デトロイト関連で日本でも話題となったのが、印象派の絵画を多く所蔵するデトロイト美術館の6万5千点の美術品を市が売却しようとした時だ。これに対する市民の反対運動と様々な寄付が集まったことで、結果として一点たりとも売却されることはなくなり、美術館は市民の誇りとなった。
この街の再生を民間投資で始めたのが「Quicken Loan」という金融機関創業者であり、バスケットボールなどのプロスポーツチームのオーナーであるDan・Gilbertである。デトロイト復興のために、まずはQuicken Loanの本社をデトロイトに移し、さらに総合不動産デベロッパーの“BEDROCK”を創設した。
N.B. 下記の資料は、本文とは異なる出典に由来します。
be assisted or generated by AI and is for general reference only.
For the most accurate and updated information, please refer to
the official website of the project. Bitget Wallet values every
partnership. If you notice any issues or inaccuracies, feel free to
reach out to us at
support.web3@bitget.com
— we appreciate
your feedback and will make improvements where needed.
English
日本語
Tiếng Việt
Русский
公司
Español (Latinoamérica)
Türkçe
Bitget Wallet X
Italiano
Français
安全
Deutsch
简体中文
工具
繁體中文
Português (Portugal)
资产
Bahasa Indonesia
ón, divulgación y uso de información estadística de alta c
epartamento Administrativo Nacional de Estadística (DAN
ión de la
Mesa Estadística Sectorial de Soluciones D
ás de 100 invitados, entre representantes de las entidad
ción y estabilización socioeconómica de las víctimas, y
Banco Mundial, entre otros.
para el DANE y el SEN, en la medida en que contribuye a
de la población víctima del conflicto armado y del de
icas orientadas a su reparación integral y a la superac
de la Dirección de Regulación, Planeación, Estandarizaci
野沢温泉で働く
BEDROCKは、街の再開発だけではなくテナント誘致からそのプロモーションといった細部に至るまで、まちづくりの全てを行う。そのために2200億円を投資し、95の不動産を取得し都市再生を行った。その取得用地は150万平方メートルにも及び、14000人以上の雇用を創出した。
この動きに共感したのがカジュアルな腕時計で世界を席巻した「Fossil」の創業者Tom・Kartsotisだ。彼自身はテキサス州出身であるが、デトロイトの再生に関心をもち、デトロイト発のアメリカン・クオリティ“SHINOLA”
を立ち上げた。SHINOLAは、時計から自転車・バッグを製造販売し、コーヒショップも併設し、新しいライフスタイルを提供している。ここでは350人以上の雇用を生むこととなった。
ここが世界中の注目を集めたのは、オバマ前大統領のデトロイト訪問時のこと。「これこそアメリカ再生のモデルだ」として、SHINOLAの腕時計を購入し、さらに英国のキャメロン前首相にもプレゼントしたエピソードで一躍話題となった。
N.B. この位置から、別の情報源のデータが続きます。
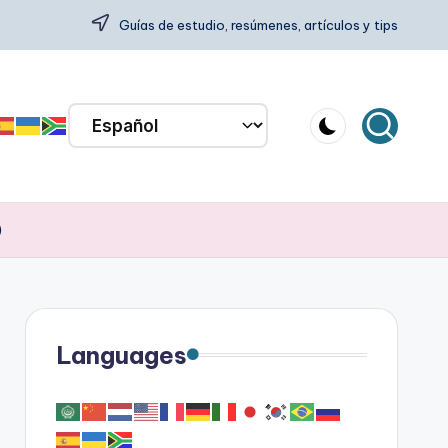
Guías de estudio, resúmenes, artículos y tips
)
Languages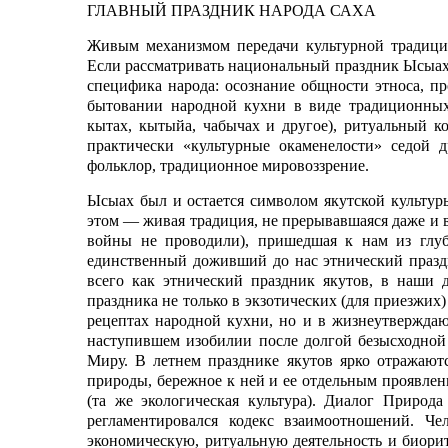
ГЛАВНЫЙ ПРАЗДНИК НАРОДА САХА
Живым механизмом передачи культурной традиции
Если рассматривать национальный праздник Ысыах,
специфика народа: осознание общности этноса, п
бытовании народной кухни в виде традиционных
кытах, кытыйа, чабычах и другое), ритуальный 
практически «культурные окаменелости» седой др
фольклор, традиционное мировоззрение.
Ысыах был и остается символом якутской культу
этом — живая традиция, не прерывавшаяся даже и в
войны не проводили), пришедшая к нам из глу
единственный доживший до нас этнический праз
всего как этнический праздник якутов, в наши д
праздника не только в экзотических (для приезжих
рецептах народной кухни, но и в жизнеутверждаю
наступившем изобилии после долгой безысходной
Миру. В летнем празднике якутов ярко отражаютс
природы, бережное к ней и ее отдельным проявле
(та же экологическая культура). Диалог Природа
регламентировался кодекс взаимоотношений. Че
экономическую, ритуальную деятельность и биори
そしてこのDanとTomが共同で立ち上げるのが2018年に開業予定のSHINOLA HOTELである。
の動きから日本が学ぶべきことは、産業が空洞化し行政が破綻した時に、「持続可能な都市を誰が仕掛けていくのか」ということだ。

デトロイトはまさに強いアメリカを取りもどすべく、大中小の事業規模や新旧の社歴に拘らず、DanとTomの二人のヒーローに気概を感じた企業によるオープン・イノベーションとしての民間投資が始まっている。

それは新しいコ・ワーキングやワークシェアリングという真の働き方革命であり、健康的なレストランやカフェ、アパレルなどの新しいライフスタイルであり、植栽にあふれた街区やエコな交通インフラである。デトロイトからまさに新しい時代のアメリカン・ライフスタイルが胎動しているのである。

しかもそのスピードには驚かされる。2013年に破綻し、全米一の治安が悪い都市として銃撃や殺人事件が横行し、行政がコントロールを失った都市に、DanやTomらが投資を始め、わずか4年で新たなデトロイトの象徴としての路面電車を走らせ、この動きを」面白い」と思ったベンチャー企業が集まってきている。日本では、こうした悲惨な状況に飛び込む企業はいくつあるだろうか?
 
都市のサステナビリティのエンジンは、底値であったときにこそリスクを抱えても投資を決断し、さらには新たなGood Lifeを創造するような新規事業を巻き込んでいく力であると、フロンティアへの挑戦を肌身で感じることができるのが今のデトロイトなのである。